O que assusta no cenário eleitoral americano, contudo, não é tanto a idade avançada, e sim a identidade dos principais contendores até agora.
CENÁRIO DESOLADOR – Um eventual rematch entre Joe Biden e Donald Trump em 2024 representará a calcificação definitiva do Partido Democrata e a rendição acovardada do Partido Republicano a um extremismo de direita. Nem os eleitores parecem satisfeitos com esse cenário.
Trump, além de ter perdido a reeleição, perdeu o controle do Senado pela primeira vez neste século, sofreu dois processos de impeachment e responde a pelo menos quatro outros processos dos mais cabeludos. Ainda assim, tem surrado as expectativas do governador da Flórida, o ultradireitista Ron DeSantis, seu principal concorrente partidário até agora.
Do lado democrata, a resignação parece ter se instalado. Biden foi o homem certo para frear a consagração de Trump naqueles revoltos tempos de 2020. Dentre os 28 pré-candidatos democratas daquele ano, revelou ser o único com índole, experiência e propósito adequados para devolver alguma normalidade à nação. Seria um “presidente de transição”, prometeu à época.
APESAR DE TUDO – Fez e faz o que pode — reduziu o desemprego de 14% para 3,4%, injetou uma bolada de US$ 369 bilhões na transição para uma economia limpa, conseguiu aprovar um pacote trilhardário para alavancar a decadente infraestrutura dos Estados Unidos, mas também coleciona erros e fracassos acachapantes.
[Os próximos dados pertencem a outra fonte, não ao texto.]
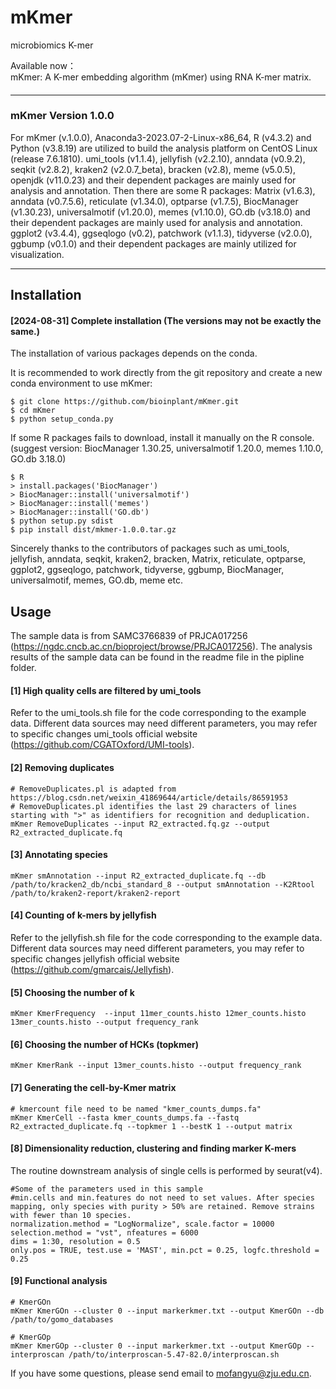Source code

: # mKmer
microbiomics  K-mer  
    
Available now：    
mKmer: A K-mer embedding algorithm (mKmer) using RNA K-mer matrix.        

#### ####
#### ####
------------------------------------------------------------------------------------------------------------------------------------------
#### ####
#### ####
### mKmer Version 1.0.0 ###

For mKmer (v.1.0.0), Anaconda3-2023.07-2-Linux-x86_64, R (v4.3.2) and Python (v3.8.19) are utilized to build the analysis platform on CentOS Linux (release 7.6.1810). umi_tools (v1.1.4), jellyfish (v2.2.10), anndata (v0.9.2), seqkit (v2.8.2), kraken2 (v2.0.7_beta), bracken (v2.8), meme (v5.0.5), openjdk (v11.0.23) and their dependent packages are mainly used for analysis and annotation. Then there are some R packages: Matrix (v1.6.3), anndata (v0.7.5.6), reticulate (v1.34.0), optparse (v1.7.5), BiocManager (v1.30.23), universalmotif (v1.20.0), memes (v1.10.0), GO.db (v3.18.0) and their dependent packages are mainly used for analysis and annotation. ggplot2 (v3.4.4), ggseqlogo (v0.2), patchwork (v1.1.3), tidyverse (v2.0.0), ggbump (v0.1.0) and their dependent packages are mainly utilized for visualization.

---

## Installation
#### [2024-08-31] Complete installation (The versions may not be exactly the same.) ####
The installation of various packages depends on the conda.

It is recommended to work directly from the git repository and create a new conda environment to use mKmer:
```
$ git clone https://github.com/bioinplant/mKmer.git
$ cd mKmer
$ python setup_conda.py
```
If some R packages fails to download, install it manually on the R console. 
(suggest version: BiocManager 1.30.25, universalmotif 1.20.0, memes 1.10.0, GO.db 3.18.0)
```
$ R
> install.packages('BiocManager')
> BiocManager::install('universalmotif')
> BiocManager::install('memes')
> BiocManager::install('GO.db')
$ python setup.py sdist
$ pip install dist/mkmer-1.0.0.tar.gz
```
Sincerely thanks to the contributors of packages such as umi_tools, jellyfish, anndata, seqkit, kraken2, bracken, Matrix, reticulate, optparse, ggplot2, ggseqlogo, patchwork, tidyverse, ggbump, BiocManager, universalmotif, memes, GO.db, meme etc.    

## Usage
The sample data is from SAMC3766839 of PRJCA017256 (https://ngdc.cncb.ac.cn/bioproject/browse/PRJCA017256). The analysis results of the sample data can be found in the readme file in the pipline folder.

#### [1] High quality cells are filtered by umi_tools ###
Refer to the umi_tools.sh file for the code corresponding to the example data. Different data sources may need different parameters, you may refer to specific changes umi_tools official website (https://github.com/CGATOxford/UMI-tools).

#### [2] Removing duplicates ###
```
# RemoveDuplicates.pl is adapted from https://blog.csdn.net/weixin_41869644/article/details/86591953
# RemoveDuplicates.pl identifies the last 29 characters of lines starting with ">" as identifiers for recognition and deduplication.
mKmer RemoveDuplicates --input R2_extracted.fq.gz --output R2_extracted_duplicate.fq
```
#### [3] Annotating species ###
```
mKmer smAnnotation --input R2_extracted_duplicate.fq --db /path/to/kracken2_db/ncbi_standard_8 --output smAnnotation --K2Rtool /path/to/kraken2-report/kraken2-report
```

#### [4] Counting of k-mers by jellyfish ###
Refer to the jellyfish.sh file for the code corresponding to the example data. Different data sources may need different parameters, you may refer to specific changes jellyfish official website (https://github.com/gmarcais/Jellyfish).
#### [5] Choosing the number of k ###
```
mKmer KmerFrequency  --input 11mer_counts.histo 12mer_counts.histo 13mer_counts.histo --output frequency_rank
```

#### [6] Choosing the number of HCKs (topkmer) ###
```
mKmer KmerRank --input 13mer_counts.histo --output frequency_rank
```

#### [7] Generating the cell-by-Kmer matrix ###
```
# kmercount file need to be named "kmer_counts_dumps.fa"
mKmer KmerCell --fasta kmer_counts_dumps.fa --fastq R2_extracted_duplicate.fq --topkmer 1 --bestK 1 --output matrix
```
#### [8] Dimensionality reduction, clustering and finding marker K-mers ###
The routine downstream analysis of single cells is performed by seurat(v4).
```
#Some of the parameters used in this sample
#min.cells and min.features do not need to set values. After species mapping, only species with purity > 50% are retained. Remove strains with fewer than 10 species.
normalization.method = "LogNormalize", scale.factor = 10000
selection.method = "vst", nfeatures = 6000
dims = 1:30, resolution = 0.5
only.pos = TRUE, test.use = 'MAST', min.pct = 0.25, logfc.threshold = 0.25
```

#### [9] Functional analysis ###
```
# KmerGOn 
mKmer KmerGOn --cluster 0 --input markerkmer.txt --output KmerGOn --db /path/to/gomo_databases
```
```
# KmerGOp
mKmer KmerGOp --cluster 0 --input markerkmer.txt --output KmerGOp --interproscan /path/to/interproscan-5.47-82.0/interproscan.sh
```

If you have some questions, please send email to mofangyu@zju.edu.cn.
Não por acaso, segundo pesquisa da rede NBCNews, 70% dos americanos (e 51% dos democratas) se pronunciaram contra sua candidatura à reeleição. Ainda assim, será o candidato do partido.
O cenário é de exaustão e perigoso conformismo. Difícil imaginar que o liberalismo americano não tenha conseguido produzir lideranças novas, com visão social arrojada, moderna, voltada para a paz, muito além do presente imediato. Derrotar Trump já não basta — é o mínimo para os Estados Unidos sobreviverem como nação democrática.
— Vencer a batalha pela alma da América — diz o anúncio para a reeleição de Biden 2. É o mesmo do mesmo, só que pior.